EXERCISE BRIEF: Copy the material below line for line, changing no character.

PROVIDED ENTRIES:

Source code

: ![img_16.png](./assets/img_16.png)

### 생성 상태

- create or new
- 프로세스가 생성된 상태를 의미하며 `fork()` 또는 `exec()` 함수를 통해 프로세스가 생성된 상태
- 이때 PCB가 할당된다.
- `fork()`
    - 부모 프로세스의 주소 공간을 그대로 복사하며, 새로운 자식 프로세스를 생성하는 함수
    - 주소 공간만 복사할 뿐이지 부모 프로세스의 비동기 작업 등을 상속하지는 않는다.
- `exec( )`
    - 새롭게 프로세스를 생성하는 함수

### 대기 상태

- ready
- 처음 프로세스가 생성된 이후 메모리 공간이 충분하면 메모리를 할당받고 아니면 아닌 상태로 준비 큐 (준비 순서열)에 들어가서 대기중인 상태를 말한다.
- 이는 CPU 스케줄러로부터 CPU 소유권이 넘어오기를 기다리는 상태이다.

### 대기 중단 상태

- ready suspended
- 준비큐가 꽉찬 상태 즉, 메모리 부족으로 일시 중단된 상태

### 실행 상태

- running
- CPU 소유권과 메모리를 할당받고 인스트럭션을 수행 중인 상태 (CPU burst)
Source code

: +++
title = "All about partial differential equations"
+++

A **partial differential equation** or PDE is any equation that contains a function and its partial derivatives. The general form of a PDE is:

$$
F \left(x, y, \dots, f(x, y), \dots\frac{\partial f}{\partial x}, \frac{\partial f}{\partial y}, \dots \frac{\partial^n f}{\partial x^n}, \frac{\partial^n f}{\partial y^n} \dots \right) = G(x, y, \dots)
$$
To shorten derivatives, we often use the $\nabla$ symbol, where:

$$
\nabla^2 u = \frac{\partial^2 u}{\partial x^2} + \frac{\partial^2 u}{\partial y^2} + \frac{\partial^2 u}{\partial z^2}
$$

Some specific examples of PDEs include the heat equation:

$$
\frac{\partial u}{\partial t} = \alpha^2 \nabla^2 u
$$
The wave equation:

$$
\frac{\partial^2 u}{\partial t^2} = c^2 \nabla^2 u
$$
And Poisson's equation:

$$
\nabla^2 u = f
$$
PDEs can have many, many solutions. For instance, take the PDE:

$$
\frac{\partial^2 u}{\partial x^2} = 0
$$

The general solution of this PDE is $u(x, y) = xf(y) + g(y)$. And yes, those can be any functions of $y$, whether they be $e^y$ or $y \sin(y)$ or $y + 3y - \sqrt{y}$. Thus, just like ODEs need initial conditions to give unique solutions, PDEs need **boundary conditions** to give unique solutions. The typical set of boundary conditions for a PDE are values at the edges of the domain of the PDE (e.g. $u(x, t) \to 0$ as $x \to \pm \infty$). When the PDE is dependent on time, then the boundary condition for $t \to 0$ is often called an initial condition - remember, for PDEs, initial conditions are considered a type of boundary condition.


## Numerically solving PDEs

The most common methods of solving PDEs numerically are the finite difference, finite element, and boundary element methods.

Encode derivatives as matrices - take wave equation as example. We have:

SOLUTION TO THE PROBLEM:
Source code

: ![img_16.png](./assets/img_16.png)

### 생성 상태

- create or new
- 프로세스가 생성된 상태를 의미하며 `fork()` 또는 `exec()` 함수를 통해 프로세스가 생성된 상태
- 이때 PCB가 할당된다.
- `fork()`
    - 부모 프로세스의 주소 공간을 그대로 복사하며, 새로운 자식 프로세스를 생성하는 함수
    - 주소 공간만 복사할 뿐이지 부모 프로세스의 비동기 작업 등을 상속하지는 않는다.
- `exec( )`
    - 새롭게 프로세스를 생성하는 함수

### 대기 상태

- ready
- 처음 프로세스가 생성된 이후 메모리 공간이 충분하면 메모리를 할당받고 아니면 아닌 상태로 준비 큐 (준비 순서열)에 들어가서 대기중인 상태를 말한다.
- 이는 CPU 스케줄러로부터 CPU 소유권이 넘어오기를 기다리는 상태이다.

### 대기 중단 상태

- ready suspended
- 준비큐가 꽉찬 상태 즉, 메모리 부족으로 일시 중단된 상태

### 실행 상태

- running
- CPU 소유권과 메모리를 할당받고 인스트럭션을 수행 중인 상태 (CPU burst)
Source code

: +++
title = "All about partial differential equations"
+++

A **partial differential equation** or PDE is any equation that contains a function and its partial derivatives. The general form of a PDE is:

$$
F \left(x, y, \dots, f(x, y), \dots\frac{\partial f}{\partial x}, \frac{\partial f}{\partial y}, \dots \frac{\partial^n f}{\partial x^n}, \frac{\partial^n f}{\partial y^n} \dots \right) = G(x, y, \dots)
$$
To shorten derivatives, we often use the $\nabla$ symbol, where:

$$
\nabla^2 u = \frac{\partial^2 u}{\partial x^2} + \frac{\partial^2 u}{\partial y^2} + \frac{\partial^2 u}{\partial z^2}
$$

Some specific examples of PDEs include the heat equation:

$$
\frac{\partial u}{\partial t} = \alpha^2 \nabla^2 u
$$
The wave equation:

$$
\frac{\partial^2 u}{\partial t^2} = c^2 \nabla^2 u
$$
And Poisson's equation:

$$
\nabla^2 u = f
$$
PDEs can have many, many solutions. For instance, take the PDE:

$$
\frac{\partial^2 u}{\partial x^2} = 0
$$

The general solution of this PDE is $u(x, y) = xf(y) + g(y)$. And yes, those can be any functions of $y$, whether they be $e^y$ or $y \sin(y)$ or $y + 3y - \sqrt{y}$. Thus, just like ODEs need initial conditions to give unique solutions, PDEs need **boundary conditions** to give unique solutions. The typical set of boundary conditions for a PDE are values at the edges of the domain of the PDE (e.g. $u(x, t) \to 0$ as $x \to \pm \infty$). When the PDE is dependent on time, then the boundary condition for $t \to 0$ is often called an initial condition - remember, for PDEs, initial conditions are considered a type of boundary condition.


## Numerically solving PDEs

The most common methods of solving PDEs numerically are the finite difference, finite element, and boundary element methods.

Encode derivatives as matrices - take wave equation as example. We have:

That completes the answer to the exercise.